Page excerpt -
•••••


  2. Caitlin says:

    I am so, so excited to see what you do with the space. I’m terrible with interior decorating (and matching clothes, and all sorts of things like that), and wish I had your simple and minimal style. I definitely tend more towards farmhouse clutter than anything else. And yay for you getting settled in Chicago!

    • jacqueline says:

      Believe me, I have clutter habits. I’m just trying to break them. I like the look of minimal and I’m getting better about executing it. But I’m not perfect yet.

  3. I’ve had one of those open clothes-rack type things before (a fairly cheap and nasty one from IKEA), and I didn’t love it. It was probably a result of owning too many clothes and being generally quite an untidy person, but it never looked neat like that one up there, probably because we own more than nine things. With a wardrobe/closet, when your clothes get a little out of hand, you can at least shut the door and it magically makes the room look neat. If everything’s on show, then you have to keep it neat all the time (and all your clothes have to match and look nice hanging together) for it to feel restful. Or at least, that was how I felt. But like I say, I’m quite untidy and I own far too much stuff, so I was always destined to fail!

    I don’t know if you know this, but almost no houses or flats in the UK have built-in closets. It’s just not a thing here. We keep hanging clothes in freestanding wardrobes and folded stuff in chests of drawers. You do get fitted wardrobes, but they’re not really the same thing as a closet. My parents just threw out a lovely vintage wardrobe (with hat shelves. HAT SHELVES!) without telling me and I could have cried.

•••••

Information supplied -
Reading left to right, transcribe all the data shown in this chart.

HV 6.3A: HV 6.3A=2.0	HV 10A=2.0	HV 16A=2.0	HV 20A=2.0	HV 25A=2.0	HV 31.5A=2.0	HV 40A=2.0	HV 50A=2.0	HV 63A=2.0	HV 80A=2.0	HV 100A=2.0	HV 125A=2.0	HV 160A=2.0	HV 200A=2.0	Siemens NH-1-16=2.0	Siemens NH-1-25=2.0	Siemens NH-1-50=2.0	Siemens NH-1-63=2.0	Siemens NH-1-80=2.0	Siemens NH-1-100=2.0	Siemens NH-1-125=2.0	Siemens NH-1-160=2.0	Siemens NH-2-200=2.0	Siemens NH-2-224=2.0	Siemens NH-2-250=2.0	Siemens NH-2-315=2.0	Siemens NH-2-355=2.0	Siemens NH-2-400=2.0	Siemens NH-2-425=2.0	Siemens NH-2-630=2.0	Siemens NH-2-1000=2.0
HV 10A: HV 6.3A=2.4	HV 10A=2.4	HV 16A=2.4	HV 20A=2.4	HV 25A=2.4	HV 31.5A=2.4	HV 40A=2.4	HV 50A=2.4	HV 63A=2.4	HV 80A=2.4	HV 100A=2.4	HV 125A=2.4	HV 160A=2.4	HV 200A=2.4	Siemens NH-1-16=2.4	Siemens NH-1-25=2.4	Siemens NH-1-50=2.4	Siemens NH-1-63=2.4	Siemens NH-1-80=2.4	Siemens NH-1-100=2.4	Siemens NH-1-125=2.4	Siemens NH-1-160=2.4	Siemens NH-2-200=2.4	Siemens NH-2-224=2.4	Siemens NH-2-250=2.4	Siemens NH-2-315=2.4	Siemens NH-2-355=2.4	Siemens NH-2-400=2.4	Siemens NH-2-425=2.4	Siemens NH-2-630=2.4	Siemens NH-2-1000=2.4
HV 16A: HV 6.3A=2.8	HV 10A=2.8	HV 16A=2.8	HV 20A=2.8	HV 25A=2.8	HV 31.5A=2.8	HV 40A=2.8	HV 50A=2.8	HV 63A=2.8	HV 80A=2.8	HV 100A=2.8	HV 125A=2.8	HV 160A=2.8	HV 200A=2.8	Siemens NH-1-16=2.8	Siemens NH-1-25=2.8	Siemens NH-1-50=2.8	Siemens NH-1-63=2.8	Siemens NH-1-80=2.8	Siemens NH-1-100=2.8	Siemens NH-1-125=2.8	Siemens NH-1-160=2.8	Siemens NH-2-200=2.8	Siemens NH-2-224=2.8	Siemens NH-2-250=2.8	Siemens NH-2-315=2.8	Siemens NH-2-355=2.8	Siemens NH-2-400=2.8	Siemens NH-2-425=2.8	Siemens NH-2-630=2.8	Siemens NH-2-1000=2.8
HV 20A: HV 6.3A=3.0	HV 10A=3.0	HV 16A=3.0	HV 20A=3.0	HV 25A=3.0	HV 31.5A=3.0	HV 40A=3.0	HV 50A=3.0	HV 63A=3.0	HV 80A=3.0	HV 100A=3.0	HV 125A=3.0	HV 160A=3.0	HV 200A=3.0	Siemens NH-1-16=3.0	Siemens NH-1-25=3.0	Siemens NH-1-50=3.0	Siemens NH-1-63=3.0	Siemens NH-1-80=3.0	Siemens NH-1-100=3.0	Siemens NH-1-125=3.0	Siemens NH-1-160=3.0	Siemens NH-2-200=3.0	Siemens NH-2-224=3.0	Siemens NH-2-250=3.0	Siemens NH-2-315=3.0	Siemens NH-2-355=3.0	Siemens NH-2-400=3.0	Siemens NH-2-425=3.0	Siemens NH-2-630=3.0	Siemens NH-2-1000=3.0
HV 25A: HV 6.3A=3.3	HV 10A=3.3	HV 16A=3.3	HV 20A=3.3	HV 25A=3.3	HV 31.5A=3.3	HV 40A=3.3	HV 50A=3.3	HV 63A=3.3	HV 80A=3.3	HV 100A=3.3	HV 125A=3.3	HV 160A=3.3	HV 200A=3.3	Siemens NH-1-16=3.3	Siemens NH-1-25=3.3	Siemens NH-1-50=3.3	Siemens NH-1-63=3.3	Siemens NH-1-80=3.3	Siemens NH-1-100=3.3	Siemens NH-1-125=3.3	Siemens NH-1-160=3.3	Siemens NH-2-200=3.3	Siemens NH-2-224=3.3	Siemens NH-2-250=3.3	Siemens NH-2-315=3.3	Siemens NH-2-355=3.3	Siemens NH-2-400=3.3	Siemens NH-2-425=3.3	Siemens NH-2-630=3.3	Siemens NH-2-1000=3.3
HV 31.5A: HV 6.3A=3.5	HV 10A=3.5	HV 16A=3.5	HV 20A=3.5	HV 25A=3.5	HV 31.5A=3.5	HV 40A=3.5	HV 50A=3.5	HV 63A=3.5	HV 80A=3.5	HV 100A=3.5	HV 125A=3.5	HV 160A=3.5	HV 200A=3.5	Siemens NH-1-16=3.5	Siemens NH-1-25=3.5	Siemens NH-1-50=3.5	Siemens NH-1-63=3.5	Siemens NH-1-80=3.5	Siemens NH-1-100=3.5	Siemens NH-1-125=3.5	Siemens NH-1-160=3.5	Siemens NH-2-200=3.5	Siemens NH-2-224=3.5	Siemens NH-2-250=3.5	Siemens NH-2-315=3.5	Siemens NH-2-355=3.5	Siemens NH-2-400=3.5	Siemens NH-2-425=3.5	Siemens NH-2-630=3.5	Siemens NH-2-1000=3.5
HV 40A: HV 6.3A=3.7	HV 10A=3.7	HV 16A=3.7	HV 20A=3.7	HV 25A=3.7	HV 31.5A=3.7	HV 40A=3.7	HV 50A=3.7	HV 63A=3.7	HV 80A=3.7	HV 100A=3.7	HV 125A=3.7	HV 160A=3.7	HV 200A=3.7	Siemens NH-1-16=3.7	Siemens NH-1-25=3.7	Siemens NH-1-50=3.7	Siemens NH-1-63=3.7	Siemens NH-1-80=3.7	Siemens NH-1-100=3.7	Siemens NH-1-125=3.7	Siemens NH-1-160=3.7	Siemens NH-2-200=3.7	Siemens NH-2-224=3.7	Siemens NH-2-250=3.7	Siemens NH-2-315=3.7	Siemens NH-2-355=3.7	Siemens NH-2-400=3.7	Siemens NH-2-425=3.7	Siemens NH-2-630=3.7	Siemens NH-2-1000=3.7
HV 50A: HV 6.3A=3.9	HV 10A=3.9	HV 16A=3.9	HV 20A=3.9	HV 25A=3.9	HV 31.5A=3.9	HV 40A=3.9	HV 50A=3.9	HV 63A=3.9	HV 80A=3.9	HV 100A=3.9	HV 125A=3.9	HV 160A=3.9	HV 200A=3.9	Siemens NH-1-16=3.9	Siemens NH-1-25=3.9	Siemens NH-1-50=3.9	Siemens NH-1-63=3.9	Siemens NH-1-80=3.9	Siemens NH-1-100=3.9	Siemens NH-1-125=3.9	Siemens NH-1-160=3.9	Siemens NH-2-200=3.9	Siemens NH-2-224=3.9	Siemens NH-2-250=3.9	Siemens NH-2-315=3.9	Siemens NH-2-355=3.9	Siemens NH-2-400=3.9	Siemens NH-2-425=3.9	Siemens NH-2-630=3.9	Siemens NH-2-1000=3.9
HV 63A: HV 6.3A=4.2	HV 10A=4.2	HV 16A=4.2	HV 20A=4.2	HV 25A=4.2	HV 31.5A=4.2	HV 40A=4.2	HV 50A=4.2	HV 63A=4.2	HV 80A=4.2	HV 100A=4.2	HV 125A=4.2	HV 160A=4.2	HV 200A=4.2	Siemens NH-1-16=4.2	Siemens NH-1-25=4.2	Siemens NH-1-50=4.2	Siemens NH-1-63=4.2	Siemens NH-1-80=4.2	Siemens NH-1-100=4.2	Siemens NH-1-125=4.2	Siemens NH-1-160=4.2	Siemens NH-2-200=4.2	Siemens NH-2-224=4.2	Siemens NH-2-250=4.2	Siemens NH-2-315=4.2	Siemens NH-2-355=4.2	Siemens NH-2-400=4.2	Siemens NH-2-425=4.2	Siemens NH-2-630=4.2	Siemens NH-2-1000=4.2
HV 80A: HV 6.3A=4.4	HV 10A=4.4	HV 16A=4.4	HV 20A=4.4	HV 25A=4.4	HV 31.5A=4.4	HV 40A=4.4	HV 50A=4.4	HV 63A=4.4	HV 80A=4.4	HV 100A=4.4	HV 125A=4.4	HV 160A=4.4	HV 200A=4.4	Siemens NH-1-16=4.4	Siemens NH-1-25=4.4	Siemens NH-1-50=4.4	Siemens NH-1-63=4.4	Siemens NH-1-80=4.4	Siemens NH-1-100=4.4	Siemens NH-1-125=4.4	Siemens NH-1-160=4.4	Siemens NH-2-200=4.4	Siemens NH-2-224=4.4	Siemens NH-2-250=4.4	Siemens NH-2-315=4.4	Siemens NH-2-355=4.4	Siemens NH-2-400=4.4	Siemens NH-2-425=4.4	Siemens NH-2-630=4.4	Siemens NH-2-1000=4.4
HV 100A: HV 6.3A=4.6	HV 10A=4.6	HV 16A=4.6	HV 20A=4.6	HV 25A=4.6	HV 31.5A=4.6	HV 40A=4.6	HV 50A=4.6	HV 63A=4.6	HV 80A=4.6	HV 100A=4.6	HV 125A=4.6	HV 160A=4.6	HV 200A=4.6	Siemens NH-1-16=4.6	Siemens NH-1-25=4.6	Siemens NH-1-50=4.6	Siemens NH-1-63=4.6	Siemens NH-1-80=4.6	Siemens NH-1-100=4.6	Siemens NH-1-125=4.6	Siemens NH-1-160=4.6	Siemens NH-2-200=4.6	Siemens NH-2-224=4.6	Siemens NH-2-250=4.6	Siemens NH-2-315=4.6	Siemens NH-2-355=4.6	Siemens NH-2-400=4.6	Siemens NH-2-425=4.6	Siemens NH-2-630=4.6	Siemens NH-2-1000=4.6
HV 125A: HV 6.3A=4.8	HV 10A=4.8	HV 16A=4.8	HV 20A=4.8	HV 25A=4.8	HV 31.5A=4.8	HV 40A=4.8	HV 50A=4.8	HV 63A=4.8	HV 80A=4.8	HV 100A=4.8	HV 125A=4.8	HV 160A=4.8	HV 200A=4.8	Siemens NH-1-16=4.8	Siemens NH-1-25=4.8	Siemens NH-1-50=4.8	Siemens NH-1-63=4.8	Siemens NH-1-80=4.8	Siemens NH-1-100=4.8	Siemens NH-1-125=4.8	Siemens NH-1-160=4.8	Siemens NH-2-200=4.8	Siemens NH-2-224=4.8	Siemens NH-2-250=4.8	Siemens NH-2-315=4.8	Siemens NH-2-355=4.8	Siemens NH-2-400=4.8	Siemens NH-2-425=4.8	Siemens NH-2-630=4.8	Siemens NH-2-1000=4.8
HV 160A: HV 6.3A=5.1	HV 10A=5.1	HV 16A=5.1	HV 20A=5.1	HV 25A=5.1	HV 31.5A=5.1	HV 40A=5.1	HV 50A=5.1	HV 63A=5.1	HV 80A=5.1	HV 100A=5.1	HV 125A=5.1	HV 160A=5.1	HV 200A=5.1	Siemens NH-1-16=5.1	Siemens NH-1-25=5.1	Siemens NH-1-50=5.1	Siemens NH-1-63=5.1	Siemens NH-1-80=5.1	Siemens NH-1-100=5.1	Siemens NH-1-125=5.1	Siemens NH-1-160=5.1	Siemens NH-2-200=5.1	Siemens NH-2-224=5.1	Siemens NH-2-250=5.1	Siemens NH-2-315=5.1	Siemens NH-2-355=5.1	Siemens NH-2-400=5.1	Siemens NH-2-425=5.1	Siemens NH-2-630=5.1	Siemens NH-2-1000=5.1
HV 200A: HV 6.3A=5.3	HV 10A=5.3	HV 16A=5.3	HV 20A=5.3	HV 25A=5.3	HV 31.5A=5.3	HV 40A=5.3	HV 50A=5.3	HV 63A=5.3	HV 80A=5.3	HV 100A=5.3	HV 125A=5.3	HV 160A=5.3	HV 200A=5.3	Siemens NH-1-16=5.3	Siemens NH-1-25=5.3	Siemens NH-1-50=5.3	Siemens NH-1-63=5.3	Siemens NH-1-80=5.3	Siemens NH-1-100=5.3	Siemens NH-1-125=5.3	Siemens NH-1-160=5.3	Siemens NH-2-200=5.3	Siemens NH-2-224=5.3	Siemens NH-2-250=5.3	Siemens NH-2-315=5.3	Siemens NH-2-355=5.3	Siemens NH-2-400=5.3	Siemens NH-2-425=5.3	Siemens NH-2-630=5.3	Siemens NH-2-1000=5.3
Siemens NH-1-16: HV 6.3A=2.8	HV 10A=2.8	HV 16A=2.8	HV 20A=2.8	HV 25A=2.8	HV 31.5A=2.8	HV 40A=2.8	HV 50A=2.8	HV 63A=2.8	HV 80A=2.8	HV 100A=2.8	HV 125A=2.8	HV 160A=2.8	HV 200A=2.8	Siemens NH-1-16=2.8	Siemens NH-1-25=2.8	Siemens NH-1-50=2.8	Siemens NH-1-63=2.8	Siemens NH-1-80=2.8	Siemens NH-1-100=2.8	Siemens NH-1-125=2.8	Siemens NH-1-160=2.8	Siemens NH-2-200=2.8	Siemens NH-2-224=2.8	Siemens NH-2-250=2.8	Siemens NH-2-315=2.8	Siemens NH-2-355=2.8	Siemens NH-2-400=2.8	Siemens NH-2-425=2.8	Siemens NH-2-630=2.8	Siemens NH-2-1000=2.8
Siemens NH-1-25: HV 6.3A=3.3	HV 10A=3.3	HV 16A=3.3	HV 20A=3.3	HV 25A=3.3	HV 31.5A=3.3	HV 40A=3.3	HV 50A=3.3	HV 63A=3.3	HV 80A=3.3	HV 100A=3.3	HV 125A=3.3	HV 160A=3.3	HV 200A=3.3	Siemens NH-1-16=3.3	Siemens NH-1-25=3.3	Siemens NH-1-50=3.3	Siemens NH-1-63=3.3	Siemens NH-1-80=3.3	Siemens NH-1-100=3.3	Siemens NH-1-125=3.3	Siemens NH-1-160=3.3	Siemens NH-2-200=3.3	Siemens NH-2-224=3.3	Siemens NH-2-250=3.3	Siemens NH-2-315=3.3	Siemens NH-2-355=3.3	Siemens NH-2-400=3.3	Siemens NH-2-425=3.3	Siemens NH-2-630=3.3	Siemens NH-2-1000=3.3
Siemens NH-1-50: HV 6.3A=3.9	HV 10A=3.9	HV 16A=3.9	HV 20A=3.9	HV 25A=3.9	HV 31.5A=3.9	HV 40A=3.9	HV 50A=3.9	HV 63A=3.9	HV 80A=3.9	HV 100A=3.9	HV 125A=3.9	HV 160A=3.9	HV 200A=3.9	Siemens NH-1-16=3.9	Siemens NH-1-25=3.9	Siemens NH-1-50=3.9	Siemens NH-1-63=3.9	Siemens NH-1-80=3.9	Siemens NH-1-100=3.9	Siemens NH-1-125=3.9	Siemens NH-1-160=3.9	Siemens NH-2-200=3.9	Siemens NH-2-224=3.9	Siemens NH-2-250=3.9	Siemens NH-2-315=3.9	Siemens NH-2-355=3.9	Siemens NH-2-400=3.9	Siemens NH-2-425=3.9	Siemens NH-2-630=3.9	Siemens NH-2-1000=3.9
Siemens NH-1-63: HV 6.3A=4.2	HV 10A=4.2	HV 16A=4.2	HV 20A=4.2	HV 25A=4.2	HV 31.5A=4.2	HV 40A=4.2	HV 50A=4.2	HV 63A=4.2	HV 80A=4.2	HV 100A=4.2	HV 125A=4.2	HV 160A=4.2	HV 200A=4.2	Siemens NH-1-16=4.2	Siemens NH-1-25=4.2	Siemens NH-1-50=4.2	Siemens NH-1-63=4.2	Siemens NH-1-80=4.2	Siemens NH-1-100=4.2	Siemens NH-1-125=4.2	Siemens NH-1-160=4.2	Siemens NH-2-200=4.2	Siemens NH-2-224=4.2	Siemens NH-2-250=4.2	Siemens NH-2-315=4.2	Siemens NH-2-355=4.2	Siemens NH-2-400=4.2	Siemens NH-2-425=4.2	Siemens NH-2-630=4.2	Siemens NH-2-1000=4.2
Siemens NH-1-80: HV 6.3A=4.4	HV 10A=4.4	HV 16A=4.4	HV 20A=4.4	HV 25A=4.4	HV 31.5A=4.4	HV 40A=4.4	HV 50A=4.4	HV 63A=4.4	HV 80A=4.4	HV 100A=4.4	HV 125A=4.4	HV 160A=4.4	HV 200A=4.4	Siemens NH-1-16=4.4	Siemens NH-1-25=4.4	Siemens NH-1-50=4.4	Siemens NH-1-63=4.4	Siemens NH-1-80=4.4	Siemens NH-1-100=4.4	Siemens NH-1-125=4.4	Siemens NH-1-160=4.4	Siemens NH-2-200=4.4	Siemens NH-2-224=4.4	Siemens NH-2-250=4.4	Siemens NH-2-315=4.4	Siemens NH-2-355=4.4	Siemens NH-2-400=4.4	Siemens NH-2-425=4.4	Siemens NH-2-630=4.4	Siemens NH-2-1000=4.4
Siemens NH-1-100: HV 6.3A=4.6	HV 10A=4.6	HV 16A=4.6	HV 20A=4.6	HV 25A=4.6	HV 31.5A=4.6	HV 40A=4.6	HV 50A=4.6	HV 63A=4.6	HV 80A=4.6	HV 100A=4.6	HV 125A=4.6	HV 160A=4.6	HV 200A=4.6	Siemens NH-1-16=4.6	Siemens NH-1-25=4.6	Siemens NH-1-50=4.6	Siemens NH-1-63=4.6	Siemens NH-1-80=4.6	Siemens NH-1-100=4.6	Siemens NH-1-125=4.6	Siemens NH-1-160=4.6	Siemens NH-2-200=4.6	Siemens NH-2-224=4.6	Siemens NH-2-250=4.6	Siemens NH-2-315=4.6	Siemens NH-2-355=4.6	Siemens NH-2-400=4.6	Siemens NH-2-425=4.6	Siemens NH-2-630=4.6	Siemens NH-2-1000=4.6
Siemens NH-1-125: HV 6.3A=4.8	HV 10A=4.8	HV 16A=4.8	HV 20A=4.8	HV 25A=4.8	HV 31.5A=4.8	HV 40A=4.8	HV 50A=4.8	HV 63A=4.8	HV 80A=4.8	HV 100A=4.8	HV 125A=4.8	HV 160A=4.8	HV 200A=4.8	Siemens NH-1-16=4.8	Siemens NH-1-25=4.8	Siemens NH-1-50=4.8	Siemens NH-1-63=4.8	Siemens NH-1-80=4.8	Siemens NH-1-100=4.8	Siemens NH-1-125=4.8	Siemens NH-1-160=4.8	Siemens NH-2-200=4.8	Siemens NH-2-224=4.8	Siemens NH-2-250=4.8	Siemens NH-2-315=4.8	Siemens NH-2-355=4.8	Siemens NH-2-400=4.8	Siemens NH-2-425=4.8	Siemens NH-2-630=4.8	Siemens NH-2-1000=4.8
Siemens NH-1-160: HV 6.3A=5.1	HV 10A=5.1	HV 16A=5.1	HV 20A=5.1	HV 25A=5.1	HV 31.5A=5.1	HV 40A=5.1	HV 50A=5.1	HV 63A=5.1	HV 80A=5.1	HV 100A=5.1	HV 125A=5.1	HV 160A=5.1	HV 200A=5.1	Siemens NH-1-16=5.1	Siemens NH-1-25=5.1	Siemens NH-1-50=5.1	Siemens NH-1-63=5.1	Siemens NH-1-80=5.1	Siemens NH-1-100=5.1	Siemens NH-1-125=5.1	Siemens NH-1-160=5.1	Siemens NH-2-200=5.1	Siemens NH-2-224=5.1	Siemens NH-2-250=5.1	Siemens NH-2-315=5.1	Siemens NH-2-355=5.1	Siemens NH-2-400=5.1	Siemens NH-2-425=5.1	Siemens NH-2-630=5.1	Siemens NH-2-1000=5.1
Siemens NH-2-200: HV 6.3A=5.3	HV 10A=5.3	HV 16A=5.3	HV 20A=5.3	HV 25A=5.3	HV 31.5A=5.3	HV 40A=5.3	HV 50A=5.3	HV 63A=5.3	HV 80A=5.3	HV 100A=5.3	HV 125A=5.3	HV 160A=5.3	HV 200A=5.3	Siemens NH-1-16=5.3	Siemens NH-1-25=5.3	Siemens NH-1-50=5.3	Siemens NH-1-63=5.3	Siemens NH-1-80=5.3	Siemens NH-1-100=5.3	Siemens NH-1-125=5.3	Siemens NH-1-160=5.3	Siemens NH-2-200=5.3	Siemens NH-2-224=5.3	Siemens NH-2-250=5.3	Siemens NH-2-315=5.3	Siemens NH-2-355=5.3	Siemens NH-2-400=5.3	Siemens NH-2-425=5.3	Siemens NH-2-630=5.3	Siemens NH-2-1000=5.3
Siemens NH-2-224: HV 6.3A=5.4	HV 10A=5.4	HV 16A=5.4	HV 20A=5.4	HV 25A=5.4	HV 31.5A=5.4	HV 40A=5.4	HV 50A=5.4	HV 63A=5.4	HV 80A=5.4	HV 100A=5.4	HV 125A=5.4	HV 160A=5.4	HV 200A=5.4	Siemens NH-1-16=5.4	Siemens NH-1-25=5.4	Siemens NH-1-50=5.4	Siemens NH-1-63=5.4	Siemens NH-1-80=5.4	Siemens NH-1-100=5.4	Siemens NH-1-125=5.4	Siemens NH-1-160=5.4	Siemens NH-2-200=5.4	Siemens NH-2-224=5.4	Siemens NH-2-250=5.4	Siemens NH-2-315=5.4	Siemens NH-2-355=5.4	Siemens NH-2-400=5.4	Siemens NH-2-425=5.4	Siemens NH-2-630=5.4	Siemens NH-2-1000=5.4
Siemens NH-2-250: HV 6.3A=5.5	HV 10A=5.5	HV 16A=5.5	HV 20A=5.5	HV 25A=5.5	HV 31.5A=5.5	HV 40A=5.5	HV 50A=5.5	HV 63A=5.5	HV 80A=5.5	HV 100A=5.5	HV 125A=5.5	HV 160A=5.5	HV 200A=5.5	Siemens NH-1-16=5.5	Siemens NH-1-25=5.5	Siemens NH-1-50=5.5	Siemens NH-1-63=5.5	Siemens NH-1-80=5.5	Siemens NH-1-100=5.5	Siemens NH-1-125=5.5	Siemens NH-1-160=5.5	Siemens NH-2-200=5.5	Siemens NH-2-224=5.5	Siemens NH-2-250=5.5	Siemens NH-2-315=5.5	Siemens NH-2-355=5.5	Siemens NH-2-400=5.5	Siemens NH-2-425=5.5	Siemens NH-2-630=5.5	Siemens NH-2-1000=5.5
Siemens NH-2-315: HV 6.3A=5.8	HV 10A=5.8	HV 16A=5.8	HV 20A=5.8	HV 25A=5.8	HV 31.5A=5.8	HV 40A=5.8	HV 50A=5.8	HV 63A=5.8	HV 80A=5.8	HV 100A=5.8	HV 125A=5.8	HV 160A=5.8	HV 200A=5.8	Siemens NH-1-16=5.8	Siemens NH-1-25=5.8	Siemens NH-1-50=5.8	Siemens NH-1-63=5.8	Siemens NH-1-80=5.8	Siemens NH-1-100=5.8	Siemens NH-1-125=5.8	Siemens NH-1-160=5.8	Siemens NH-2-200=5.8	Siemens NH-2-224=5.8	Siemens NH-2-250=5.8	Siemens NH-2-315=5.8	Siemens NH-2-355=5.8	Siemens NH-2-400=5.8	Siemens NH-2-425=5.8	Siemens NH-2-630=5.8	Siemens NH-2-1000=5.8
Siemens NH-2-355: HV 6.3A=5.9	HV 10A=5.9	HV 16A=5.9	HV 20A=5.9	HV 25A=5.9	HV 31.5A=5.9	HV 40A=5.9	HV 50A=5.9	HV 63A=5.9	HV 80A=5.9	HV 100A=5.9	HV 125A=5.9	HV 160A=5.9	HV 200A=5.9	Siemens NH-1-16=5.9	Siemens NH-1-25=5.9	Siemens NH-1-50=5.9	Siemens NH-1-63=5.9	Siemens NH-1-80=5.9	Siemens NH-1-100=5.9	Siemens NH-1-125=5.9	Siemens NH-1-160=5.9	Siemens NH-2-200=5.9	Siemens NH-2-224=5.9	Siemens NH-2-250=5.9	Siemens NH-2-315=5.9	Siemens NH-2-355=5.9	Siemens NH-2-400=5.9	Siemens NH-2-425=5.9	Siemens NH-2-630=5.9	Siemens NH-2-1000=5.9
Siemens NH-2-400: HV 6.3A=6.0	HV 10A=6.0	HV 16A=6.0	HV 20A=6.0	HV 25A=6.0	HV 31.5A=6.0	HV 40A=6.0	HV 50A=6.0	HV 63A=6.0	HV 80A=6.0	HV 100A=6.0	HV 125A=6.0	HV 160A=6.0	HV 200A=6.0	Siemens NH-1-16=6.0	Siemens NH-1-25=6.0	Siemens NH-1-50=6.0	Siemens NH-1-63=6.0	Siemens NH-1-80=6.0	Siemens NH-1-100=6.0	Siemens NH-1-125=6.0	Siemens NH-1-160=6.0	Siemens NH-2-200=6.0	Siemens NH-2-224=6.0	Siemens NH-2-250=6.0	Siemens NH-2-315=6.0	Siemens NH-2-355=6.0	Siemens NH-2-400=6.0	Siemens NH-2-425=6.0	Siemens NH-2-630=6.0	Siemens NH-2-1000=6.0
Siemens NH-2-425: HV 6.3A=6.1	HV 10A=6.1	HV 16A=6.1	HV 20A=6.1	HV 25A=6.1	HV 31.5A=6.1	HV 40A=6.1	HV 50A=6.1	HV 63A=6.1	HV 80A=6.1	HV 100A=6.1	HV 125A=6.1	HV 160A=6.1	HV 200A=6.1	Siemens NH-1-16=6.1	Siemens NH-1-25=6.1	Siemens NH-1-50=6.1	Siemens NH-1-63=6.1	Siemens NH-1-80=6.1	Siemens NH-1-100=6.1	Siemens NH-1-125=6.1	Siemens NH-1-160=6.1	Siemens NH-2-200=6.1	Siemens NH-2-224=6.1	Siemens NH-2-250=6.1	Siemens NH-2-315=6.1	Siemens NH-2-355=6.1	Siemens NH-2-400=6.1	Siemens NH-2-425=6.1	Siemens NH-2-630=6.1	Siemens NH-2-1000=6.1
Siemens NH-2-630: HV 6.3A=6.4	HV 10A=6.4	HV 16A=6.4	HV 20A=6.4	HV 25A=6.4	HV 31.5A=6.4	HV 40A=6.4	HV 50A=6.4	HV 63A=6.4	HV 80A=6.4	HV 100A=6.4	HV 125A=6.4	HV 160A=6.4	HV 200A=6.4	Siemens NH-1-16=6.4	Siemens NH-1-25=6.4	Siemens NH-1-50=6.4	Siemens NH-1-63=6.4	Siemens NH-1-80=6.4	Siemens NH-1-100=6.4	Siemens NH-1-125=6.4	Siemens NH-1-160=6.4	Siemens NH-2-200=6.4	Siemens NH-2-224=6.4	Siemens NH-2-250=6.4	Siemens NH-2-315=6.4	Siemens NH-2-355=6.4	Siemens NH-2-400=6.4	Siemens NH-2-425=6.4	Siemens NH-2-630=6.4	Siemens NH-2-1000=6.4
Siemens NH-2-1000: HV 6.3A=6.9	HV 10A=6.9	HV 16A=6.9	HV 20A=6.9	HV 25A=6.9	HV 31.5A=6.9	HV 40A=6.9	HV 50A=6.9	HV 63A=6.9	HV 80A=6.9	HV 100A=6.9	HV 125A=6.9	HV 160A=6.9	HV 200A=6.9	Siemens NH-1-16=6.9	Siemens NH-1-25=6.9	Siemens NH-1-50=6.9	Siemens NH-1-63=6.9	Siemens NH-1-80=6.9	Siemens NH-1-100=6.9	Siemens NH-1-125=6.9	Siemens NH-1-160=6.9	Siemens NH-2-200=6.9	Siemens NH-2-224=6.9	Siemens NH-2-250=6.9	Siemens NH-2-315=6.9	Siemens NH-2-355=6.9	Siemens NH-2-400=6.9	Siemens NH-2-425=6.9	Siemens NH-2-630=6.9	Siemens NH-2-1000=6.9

•••••

Requirement 1 -
In the comment thread about clothes storage, what do people in the UK keep their hanging clothes in?
Requirement 2 -
Extend the comment thread about clothes storage from where it stops.

Written answer 1 -
Freestanding wardrobes.

Written answer 2 -
    Well, think that’s pretty much exhausted everything I have to say about wardrobes. You’re welcome.

    • jacqueline says:

      We do have a closet in our dining room that is long, although to the side, not straight back, with racks for clothes. So I’ll keep the majority in there and then use the garment rack for my favorite things. Hopefully I’ll be able to maintain the neat look if I keep only my favorites out in the bedroom. I’m one of those people that is “out of sight, out of mind,” so I’m thinking keeping the favorites out will make it easier to get dressed in the morning instead of trying to dig through an awkward closet.

      And I’m aching for you regarding the vintage wardrobe with hat shelves.

  4. Evie says:

    Our adorable Victorian apartment has one. tiny. closet. fullstop. Nick and I have managed to fill said tiny closet, as well as two dressers. Nick’s hangables go on a hideous garment rack from Target, complete with plastic casing. You can’t see it when you open the door though? I’d love a more attractive option like this, though I wonder if we simply have too much stuff.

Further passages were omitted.